This is super cool, but it's worth pointing that it still relies on supervised learning from a large dataset of human players, and that it's not a general learning algorithm (there is a whole bunch of problem-specific aspects to the model). It not having learning via RL (trial and error, as humans do) or self-play is kind of disappointing.
Don't get me wrong, it's an impressive advance, but just as with AlphaGo it's important not to overgeneralize what this means. I would not be surprised if a lot of people jump to talking about what this means for AGI, but with this learning paradigm it's still pretty limited in applicability.

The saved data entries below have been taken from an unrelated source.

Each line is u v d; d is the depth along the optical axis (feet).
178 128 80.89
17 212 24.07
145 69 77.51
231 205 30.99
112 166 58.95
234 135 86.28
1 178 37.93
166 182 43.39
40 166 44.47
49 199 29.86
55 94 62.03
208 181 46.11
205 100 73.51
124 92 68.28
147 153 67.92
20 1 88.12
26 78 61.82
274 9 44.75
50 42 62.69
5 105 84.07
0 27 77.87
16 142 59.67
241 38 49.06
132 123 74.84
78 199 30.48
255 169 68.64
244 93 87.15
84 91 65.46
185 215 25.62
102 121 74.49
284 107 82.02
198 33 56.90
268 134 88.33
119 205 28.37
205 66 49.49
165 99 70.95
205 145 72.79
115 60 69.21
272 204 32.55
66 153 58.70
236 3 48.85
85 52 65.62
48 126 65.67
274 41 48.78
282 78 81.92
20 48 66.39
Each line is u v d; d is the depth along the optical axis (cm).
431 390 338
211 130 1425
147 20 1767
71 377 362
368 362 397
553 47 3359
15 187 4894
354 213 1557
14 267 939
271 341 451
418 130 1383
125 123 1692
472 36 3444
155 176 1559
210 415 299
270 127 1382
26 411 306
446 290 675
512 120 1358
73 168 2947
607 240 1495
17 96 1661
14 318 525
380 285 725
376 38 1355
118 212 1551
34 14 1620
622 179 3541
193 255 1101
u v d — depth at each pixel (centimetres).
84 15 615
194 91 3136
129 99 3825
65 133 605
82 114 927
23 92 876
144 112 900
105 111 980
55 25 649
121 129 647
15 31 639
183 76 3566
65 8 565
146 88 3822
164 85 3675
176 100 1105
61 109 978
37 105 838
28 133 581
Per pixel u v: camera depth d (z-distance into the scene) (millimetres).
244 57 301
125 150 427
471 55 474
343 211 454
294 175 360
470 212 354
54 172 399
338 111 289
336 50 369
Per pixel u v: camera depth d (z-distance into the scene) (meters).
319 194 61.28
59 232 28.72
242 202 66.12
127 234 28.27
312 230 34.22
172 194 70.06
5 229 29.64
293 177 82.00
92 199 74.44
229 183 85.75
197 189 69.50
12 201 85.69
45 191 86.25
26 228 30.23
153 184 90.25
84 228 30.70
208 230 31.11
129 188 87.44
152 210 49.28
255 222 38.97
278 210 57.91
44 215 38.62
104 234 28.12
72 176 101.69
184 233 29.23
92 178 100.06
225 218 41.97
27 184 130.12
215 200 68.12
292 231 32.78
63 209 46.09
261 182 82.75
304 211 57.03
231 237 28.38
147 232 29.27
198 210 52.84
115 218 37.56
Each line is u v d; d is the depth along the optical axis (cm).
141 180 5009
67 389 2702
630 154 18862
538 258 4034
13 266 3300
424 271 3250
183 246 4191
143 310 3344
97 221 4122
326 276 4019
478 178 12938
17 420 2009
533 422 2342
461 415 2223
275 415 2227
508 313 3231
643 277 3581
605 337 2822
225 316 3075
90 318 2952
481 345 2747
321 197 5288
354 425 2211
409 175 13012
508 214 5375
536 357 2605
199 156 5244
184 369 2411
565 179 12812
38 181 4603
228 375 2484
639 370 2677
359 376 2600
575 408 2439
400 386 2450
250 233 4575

Yes. I was disappointed to find that they needed a huge labeled dataset of Diplomacy games to train the language model, and despite that it still generated a lot of nonsense (as usual for language models) that they then had to invent 16 other ad-hoc models to filter out. It's super cool that they got it to work, but it's nothing like a general method for communicating and collaborating with humans on any task.
Hopefully there will be follow-up work to increase the generality by reducing the amount of labeled data and task-specific tweaking required, similar to the progression of AlphaGo->AlphaGo Zero->AlphaZero->MuZero.
Eh, it does learn from self play via RL. One section of the paper is literally titled "Self-play reinforcement learning for improved value estimation". Yes, that's only a small part of the entire system.
Don't get me wrong, it's an impressive advance, but just as with AlphaGo it's important not to overgeneralize what this means. I would not be surprised if a lot of people jump to talking about what this means for AGI, but with this learning paradigm it's still pretty limited in applicability.